## [WORK TO BE COMPLETED]
Within the records, how many lines hold the word "کلونی"? State that number alone.

## [INFORMATION SUPPLIED]
*****

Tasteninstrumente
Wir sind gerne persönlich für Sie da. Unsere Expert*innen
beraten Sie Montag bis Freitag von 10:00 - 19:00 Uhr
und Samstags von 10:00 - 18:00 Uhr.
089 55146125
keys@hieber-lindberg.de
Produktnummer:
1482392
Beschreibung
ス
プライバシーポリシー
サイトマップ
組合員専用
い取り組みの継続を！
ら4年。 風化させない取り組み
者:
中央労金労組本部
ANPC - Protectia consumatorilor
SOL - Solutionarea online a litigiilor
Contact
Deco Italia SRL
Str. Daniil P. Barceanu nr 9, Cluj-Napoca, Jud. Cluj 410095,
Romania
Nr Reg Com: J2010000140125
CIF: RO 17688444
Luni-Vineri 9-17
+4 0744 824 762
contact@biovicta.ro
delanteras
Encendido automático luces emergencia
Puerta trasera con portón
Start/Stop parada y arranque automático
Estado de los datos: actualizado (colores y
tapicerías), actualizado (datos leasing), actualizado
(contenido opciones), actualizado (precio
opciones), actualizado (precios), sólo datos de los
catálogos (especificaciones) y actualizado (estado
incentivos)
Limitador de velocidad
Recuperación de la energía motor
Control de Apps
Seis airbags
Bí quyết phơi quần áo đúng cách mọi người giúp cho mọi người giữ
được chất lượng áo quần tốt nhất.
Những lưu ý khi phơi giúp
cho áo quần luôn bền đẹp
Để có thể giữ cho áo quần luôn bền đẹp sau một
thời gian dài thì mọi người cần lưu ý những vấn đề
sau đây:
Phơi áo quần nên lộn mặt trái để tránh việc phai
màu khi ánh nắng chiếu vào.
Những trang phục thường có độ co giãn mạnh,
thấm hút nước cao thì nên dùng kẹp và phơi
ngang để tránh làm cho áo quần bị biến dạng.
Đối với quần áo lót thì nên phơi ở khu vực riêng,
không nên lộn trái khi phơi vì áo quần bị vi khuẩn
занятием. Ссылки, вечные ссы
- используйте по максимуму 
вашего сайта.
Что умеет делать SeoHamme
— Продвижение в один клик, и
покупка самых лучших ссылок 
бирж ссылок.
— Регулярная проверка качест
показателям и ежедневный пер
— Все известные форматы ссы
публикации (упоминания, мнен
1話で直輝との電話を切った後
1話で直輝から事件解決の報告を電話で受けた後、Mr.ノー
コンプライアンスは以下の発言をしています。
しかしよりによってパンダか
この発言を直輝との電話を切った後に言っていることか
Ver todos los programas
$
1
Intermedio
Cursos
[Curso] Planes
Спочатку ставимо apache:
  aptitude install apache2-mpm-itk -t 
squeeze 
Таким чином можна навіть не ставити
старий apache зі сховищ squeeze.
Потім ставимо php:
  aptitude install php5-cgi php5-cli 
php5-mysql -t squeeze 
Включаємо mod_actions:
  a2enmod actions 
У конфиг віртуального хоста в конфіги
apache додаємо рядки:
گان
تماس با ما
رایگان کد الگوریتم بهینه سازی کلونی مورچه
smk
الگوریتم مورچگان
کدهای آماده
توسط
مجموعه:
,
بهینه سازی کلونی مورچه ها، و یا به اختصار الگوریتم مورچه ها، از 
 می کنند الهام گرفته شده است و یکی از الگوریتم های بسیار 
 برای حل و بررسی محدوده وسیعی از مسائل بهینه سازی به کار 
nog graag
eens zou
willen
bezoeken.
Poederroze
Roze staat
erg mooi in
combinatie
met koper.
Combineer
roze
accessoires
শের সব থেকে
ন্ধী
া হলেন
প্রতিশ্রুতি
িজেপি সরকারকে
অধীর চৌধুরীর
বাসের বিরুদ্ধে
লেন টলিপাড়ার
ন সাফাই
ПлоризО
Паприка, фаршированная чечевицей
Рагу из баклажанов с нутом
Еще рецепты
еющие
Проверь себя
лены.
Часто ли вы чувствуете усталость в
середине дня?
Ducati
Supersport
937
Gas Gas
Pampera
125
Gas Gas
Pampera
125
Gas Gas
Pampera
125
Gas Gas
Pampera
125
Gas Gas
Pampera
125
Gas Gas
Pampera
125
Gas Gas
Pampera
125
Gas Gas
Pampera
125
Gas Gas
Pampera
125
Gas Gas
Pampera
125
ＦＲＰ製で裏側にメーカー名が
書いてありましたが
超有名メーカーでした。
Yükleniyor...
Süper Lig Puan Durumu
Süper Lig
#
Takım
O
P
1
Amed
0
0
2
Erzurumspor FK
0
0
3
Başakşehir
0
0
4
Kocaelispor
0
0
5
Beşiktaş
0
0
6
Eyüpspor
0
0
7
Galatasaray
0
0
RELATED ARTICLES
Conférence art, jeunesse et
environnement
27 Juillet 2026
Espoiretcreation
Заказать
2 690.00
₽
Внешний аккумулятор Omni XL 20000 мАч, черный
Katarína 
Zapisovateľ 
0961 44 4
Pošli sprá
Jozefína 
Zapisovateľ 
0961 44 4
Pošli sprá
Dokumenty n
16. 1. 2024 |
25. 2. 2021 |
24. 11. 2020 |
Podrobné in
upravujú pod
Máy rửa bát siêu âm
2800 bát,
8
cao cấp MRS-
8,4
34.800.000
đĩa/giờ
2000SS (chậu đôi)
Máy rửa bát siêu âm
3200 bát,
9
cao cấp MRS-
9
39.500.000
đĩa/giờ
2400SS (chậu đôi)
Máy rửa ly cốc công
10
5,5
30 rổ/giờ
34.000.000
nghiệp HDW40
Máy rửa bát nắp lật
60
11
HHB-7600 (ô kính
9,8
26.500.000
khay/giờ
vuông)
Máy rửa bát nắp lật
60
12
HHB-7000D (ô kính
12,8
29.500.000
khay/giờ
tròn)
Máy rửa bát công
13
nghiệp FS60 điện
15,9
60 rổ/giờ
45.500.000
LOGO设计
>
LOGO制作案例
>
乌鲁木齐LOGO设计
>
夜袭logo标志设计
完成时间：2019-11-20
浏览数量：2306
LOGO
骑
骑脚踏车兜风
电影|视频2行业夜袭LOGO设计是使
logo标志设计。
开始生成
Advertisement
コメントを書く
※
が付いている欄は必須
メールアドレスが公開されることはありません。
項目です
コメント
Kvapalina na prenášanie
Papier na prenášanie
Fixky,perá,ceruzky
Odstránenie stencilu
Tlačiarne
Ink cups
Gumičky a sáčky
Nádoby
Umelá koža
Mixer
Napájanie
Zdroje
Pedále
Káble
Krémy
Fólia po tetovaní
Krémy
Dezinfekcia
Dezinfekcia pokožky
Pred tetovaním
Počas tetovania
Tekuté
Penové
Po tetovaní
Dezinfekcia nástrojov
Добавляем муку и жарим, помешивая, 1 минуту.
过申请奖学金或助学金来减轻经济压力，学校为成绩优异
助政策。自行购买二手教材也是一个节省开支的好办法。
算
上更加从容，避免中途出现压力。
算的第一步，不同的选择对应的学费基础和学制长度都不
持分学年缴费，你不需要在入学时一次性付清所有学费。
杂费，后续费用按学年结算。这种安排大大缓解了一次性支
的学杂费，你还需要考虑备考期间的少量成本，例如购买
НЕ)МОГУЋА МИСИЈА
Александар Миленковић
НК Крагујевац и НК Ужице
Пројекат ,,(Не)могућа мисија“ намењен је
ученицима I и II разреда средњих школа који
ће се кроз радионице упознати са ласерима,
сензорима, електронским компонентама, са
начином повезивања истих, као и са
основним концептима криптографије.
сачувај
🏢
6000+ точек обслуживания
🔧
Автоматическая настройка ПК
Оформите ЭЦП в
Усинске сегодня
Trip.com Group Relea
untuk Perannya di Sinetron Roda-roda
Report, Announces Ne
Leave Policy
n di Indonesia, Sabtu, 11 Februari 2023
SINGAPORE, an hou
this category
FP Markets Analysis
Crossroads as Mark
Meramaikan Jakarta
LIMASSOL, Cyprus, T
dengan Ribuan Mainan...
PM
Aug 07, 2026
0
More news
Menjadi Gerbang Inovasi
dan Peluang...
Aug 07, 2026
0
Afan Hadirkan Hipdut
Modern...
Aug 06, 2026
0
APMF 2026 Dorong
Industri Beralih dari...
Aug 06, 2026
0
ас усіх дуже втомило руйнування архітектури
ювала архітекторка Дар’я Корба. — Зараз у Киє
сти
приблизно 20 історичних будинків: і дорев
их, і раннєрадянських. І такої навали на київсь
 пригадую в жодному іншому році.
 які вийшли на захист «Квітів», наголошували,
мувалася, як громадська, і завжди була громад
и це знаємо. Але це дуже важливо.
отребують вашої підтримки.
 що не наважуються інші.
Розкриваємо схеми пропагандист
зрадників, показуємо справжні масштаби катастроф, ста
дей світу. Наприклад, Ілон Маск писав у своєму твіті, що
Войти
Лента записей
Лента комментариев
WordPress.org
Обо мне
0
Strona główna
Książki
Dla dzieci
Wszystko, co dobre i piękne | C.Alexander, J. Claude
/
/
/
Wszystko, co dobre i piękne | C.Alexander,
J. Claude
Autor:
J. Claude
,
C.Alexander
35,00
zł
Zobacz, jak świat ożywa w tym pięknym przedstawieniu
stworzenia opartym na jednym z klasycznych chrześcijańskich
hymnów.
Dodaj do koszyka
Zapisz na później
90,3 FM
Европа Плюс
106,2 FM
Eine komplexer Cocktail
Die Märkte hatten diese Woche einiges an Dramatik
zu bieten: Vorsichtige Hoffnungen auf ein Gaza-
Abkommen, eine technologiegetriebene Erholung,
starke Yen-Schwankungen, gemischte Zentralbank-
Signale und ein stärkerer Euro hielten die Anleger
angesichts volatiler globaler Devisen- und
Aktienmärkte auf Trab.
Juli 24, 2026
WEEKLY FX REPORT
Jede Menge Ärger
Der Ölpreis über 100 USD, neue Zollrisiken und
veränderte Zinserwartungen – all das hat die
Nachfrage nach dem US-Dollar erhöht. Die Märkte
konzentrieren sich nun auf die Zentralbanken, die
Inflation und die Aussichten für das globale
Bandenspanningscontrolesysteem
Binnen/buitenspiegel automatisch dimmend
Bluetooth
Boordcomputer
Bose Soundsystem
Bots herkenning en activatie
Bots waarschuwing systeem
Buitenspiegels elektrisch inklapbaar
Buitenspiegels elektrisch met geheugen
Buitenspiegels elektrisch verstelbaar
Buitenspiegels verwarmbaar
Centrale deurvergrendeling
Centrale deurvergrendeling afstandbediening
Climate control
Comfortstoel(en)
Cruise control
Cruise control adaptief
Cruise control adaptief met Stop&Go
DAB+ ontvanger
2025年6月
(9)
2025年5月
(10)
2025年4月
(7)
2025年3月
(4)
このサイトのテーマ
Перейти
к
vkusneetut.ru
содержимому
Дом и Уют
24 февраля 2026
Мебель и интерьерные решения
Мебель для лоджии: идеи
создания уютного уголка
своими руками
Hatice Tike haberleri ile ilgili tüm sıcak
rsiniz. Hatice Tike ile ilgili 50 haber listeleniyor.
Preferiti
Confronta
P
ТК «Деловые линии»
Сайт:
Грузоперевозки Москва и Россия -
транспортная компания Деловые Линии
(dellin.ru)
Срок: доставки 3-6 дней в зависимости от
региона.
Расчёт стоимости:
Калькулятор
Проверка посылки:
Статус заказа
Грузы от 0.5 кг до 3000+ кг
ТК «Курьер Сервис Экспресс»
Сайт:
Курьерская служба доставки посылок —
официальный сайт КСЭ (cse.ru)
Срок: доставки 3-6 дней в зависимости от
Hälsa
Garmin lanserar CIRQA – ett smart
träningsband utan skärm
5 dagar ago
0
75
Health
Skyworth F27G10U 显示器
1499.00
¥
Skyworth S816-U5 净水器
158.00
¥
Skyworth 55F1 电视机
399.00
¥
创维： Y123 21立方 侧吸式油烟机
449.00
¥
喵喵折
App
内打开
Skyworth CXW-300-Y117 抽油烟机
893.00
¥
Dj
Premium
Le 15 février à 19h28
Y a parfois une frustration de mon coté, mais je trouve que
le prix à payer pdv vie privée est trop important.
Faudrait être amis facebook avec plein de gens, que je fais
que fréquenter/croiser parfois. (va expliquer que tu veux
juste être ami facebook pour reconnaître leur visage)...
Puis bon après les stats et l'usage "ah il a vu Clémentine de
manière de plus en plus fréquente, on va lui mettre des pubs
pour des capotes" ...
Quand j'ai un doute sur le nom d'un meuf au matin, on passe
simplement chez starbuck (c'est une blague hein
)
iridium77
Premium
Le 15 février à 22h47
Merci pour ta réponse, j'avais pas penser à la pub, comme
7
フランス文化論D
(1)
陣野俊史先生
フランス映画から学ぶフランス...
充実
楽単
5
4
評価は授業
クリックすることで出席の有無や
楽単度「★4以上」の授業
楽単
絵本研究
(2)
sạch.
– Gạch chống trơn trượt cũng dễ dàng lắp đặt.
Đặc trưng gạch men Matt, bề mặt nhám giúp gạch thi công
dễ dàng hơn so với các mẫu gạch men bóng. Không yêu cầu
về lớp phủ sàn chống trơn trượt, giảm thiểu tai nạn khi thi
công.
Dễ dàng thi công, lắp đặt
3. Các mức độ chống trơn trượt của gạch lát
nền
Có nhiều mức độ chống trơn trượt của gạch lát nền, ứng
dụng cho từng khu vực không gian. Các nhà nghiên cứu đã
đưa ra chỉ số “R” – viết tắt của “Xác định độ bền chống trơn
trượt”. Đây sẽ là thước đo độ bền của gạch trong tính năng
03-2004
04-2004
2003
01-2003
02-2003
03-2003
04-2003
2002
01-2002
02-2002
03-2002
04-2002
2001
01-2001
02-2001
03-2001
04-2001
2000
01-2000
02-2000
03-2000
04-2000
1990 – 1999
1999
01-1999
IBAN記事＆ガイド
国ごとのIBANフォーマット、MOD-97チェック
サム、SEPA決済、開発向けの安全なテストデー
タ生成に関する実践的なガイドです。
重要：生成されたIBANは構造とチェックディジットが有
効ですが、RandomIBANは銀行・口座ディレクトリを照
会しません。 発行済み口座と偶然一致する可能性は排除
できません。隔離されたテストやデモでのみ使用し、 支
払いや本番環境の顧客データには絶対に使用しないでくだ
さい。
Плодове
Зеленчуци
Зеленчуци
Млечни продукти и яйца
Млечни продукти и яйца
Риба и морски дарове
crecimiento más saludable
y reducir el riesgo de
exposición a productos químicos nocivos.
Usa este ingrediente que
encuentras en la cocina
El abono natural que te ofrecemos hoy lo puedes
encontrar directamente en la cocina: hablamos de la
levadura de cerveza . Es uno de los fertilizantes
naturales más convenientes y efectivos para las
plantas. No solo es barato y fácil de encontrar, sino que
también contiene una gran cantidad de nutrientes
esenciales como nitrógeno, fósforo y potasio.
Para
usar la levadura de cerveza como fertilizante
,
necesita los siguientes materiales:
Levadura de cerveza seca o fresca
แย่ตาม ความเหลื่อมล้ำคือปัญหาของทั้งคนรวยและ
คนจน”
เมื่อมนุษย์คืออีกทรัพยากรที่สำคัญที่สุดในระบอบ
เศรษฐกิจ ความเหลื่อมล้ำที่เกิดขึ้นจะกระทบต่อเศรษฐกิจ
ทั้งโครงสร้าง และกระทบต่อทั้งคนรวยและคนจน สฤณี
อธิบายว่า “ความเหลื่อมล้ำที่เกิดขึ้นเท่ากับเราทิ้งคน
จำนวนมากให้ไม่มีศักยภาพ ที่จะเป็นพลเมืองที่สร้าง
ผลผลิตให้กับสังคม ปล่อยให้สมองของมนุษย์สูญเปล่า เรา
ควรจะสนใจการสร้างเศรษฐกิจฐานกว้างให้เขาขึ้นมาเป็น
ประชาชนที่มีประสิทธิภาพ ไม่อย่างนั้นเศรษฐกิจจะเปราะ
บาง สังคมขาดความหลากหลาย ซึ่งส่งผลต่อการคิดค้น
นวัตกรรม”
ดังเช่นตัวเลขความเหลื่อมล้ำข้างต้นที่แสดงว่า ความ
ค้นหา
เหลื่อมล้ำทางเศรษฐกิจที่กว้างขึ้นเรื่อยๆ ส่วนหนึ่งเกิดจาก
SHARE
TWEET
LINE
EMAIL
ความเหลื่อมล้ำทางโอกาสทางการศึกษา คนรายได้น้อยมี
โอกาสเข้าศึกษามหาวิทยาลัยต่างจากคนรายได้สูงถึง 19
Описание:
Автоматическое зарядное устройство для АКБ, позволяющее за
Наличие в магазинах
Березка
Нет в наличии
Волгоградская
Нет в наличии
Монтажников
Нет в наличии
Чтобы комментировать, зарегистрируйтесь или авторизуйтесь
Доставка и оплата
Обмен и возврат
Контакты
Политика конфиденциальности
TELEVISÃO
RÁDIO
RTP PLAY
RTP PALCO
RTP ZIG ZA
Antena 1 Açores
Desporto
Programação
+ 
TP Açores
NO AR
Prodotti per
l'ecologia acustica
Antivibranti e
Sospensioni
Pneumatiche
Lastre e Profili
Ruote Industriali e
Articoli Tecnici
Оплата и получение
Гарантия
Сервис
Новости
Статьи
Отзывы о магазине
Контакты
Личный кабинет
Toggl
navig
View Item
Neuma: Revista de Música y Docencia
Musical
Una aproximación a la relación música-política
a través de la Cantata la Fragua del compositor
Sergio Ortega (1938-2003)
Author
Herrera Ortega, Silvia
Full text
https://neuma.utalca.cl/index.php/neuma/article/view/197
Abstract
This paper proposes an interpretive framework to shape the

*****

## [TASK OUTPUT]
2